When you typecast a variable, a temporary variable is created, right? Is the temporary variable constant (const) ?

My book says this:

Actual arguments must be type-compatible with the formal arguments, without the use of a typecast. This is required because a typecast generates a temporary variable and that temporary variable would become the actual argument.
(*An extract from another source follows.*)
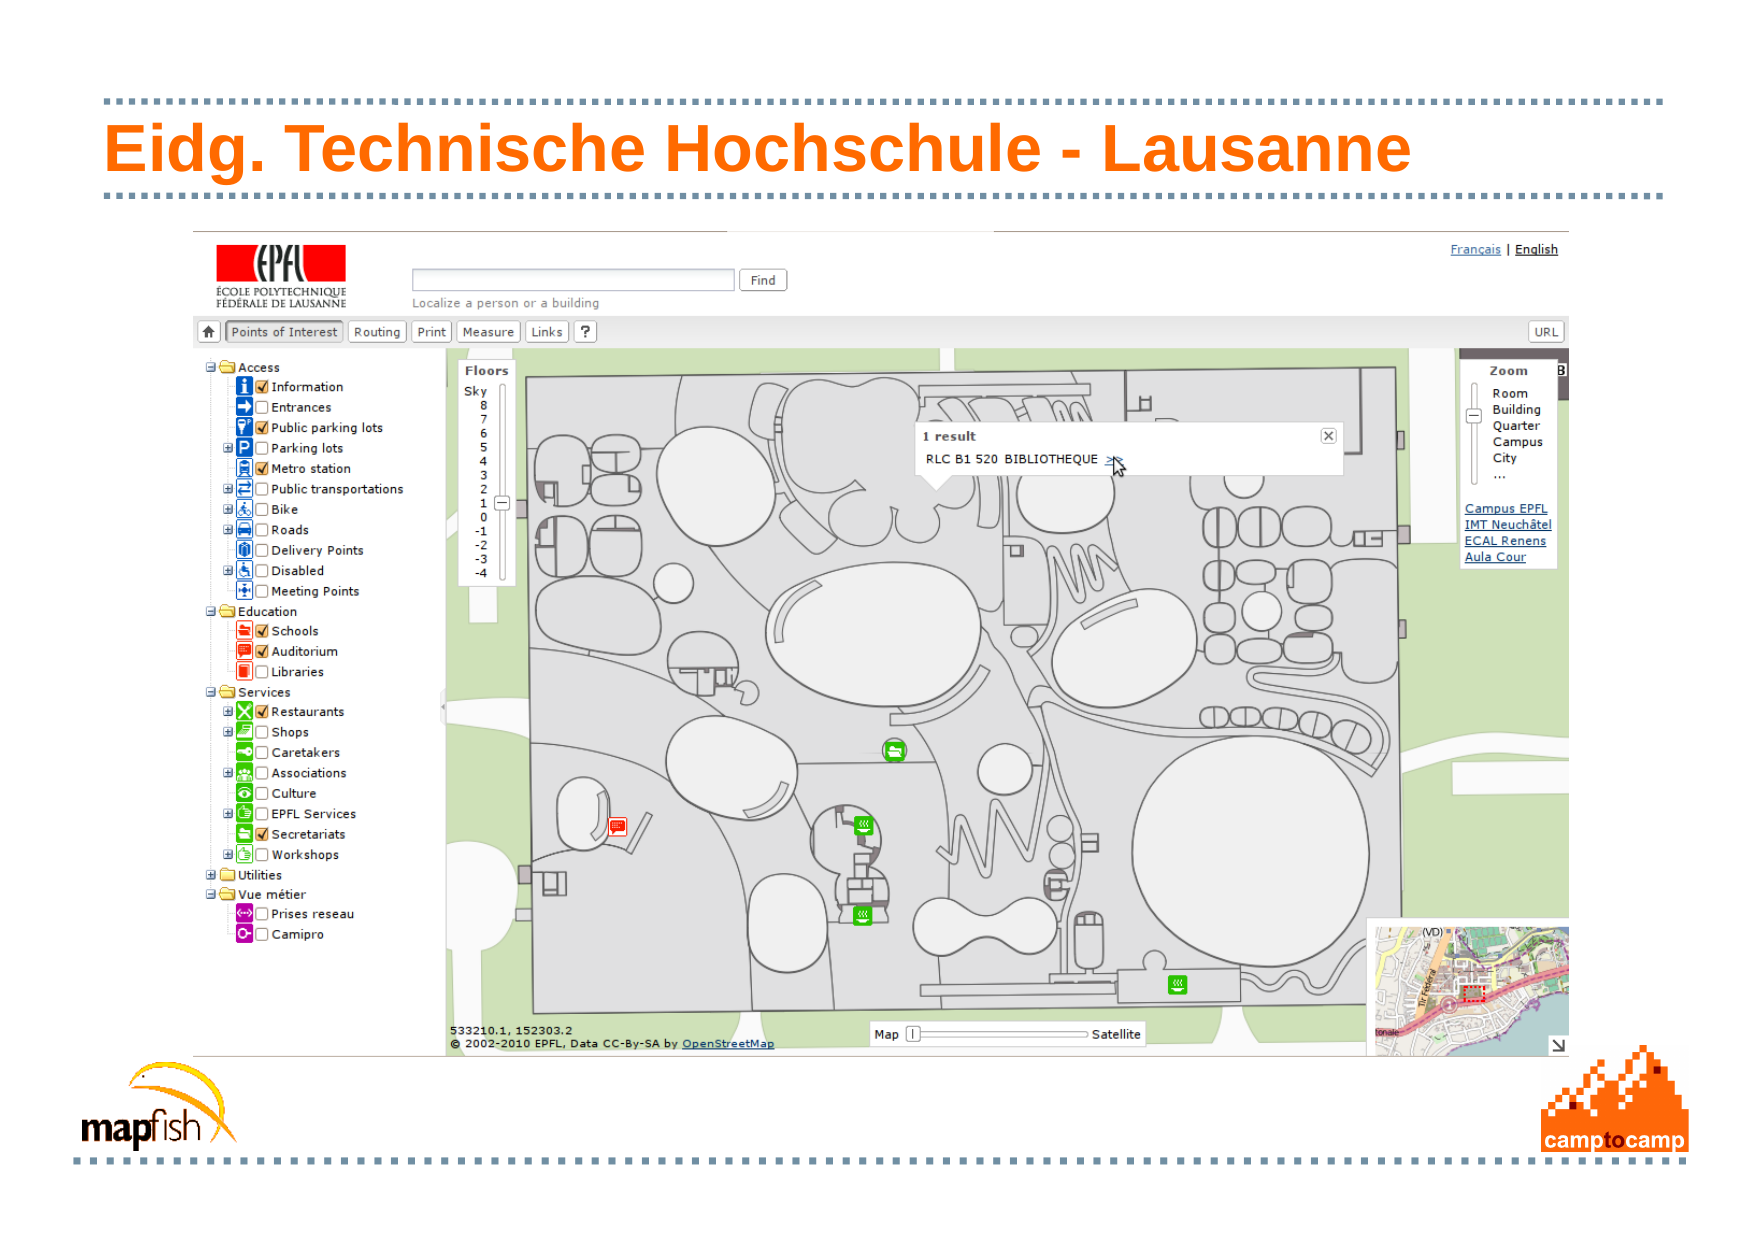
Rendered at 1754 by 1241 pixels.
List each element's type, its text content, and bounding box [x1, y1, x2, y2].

Then changes to the formal parameter in the invoked function would change the temporary variable (instead of the original), leading to hard-to-find bugs.
That sounds logical, but I'm having trouble compiling this:

Code:
#include <iostream>
using namespace std;

class Person {
	public:
		Person(const string &n): name(n) {
		}
		
		string name;
};

class Student: public Person {
	public:
		Student(const string &n): Person(n) {
		}
};

void changeName(Person &p, const string &n) {
	p.name = n;
}

int main() {
	Student s("Fred");
	changeName((Person)s, "Mark");

	cout << "Name: " << s.name << endl;

	return EXIT_SUCCESS;
}
Reaction of the compiler:
../main.cpp: In function `int main()':
../main.cpp:24: error: invalid initialization of non-const reference of type 'Person&' from a temporary of type 'Person'
../main.cpp:18: error: in passing argument 1 of `void changeName(Person&, const std:string&)'
mingw32-make.exe: *** [main.o] Error 1
The code doesn't make sense, I know, but I just wanted to create a temporary variable. Why won't this compile? Is the result of the typecast constant?